Depende de quién esté detrás de ellas, claro, pero, en general, creo que Internet supone un sano ejercicio de desacralización. Quiero decir que, así como es muy interesante ver una reseña que destroza con argumentos a un pope de la literatura consagrado por la academia, es igualmente grato escuchar a gente que, a través de la Red, expresa sin censura sus opiniones acerca de sus gobernantes.
En sus novelas parece haber un exhaustivo proceso de limpieza, de pulimiento. Es decir, de corrección. ¿Hay un Vladimir dentro de Ricardo Menéndez Salmón?
Lo hubo, lo hay, lo habrá siempre. Fui corrector profesional durante años, lo sigo siendo en ocasiones y lo seré siempre ante mis textos y, por deformación, ante los textos ajenos. A veces voy caminando por la calle y pongo una tilde a un anuncio o descubro una aliteración en un titular de prensa. Esta obsesión siempre fracasada por la obra perfecta, limpia de mancha, la intenté explicar en un relato al que le tengo mucho cariño, «Para una historia privada de la literatura», un homenaje a Kafka que publiqué en mi libro Gritar.

## Registros proporcionados
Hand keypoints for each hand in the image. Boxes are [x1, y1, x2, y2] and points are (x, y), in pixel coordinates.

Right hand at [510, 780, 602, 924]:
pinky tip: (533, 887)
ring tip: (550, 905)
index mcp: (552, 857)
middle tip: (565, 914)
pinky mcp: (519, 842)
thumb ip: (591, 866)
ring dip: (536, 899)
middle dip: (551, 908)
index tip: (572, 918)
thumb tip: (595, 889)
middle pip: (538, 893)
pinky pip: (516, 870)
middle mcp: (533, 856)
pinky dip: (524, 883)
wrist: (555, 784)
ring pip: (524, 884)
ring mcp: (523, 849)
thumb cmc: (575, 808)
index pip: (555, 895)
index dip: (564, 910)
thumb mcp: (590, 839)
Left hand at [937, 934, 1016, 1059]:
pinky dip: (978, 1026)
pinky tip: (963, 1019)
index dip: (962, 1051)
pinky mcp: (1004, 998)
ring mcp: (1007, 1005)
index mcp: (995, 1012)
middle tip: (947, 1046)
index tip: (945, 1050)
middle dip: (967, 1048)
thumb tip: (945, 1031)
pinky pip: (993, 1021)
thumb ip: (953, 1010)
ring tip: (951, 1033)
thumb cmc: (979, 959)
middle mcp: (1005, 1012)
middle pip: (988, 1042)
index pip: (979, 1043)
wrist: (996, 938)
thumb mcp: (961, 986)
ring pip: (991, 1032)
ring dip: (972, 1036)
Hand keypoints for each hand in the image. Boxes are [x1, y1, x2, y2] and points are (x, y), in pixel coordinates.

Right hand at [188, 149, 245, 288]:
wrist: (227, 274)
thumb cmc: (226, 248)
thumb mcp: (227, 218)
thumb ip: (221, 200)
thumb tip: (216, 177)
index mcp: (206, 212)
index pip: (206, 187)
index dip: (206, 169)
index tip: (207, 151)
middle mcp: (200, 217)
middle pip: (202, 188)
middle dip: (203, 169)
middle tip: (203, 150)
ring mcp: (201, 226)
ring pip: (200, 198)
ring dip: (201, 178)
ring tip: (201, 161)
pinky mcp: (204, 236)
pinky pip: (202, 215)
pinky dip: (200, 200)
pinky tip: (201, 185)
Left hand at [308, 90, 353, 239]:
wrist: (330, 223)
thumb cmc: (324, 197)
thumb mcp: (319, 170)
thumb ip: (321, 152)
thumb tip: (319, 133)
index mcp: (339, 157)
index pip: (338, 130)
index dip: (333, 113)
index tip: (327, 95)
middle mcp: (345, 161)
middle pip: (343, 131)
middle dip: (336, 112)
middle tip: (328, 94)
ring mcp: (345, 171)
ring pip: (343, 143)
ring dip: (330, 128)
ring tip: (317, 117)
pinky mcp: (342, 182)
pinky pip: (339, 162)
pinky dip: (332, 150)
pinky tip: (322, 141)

## Tareas por realizar
(a) Según el texto de lectura, ¿en qué libro se publicó el relato «Para una historia privada de la literatura»?
(b) Copia sin cambios el fragmento del texto de lectura que va desde "Depende de quién" hasta "de sus gobernantes.".

## Soluciones
(a) Se publicó en el libro Gritar.

(b)
Depende de quién esté detrás de ellas, claro, pero, en general, creo que Internet supone un sano ejercicio de desacralización. Quiero decir que, así como es muy interesante ver una reseña que destroza con argumentos a un pope de la literatura consagrado por la academia, es igualmente grato escuchar a gente que, a través de la Red, expresa sin censura sus opiniones acerca de sus gobernantes.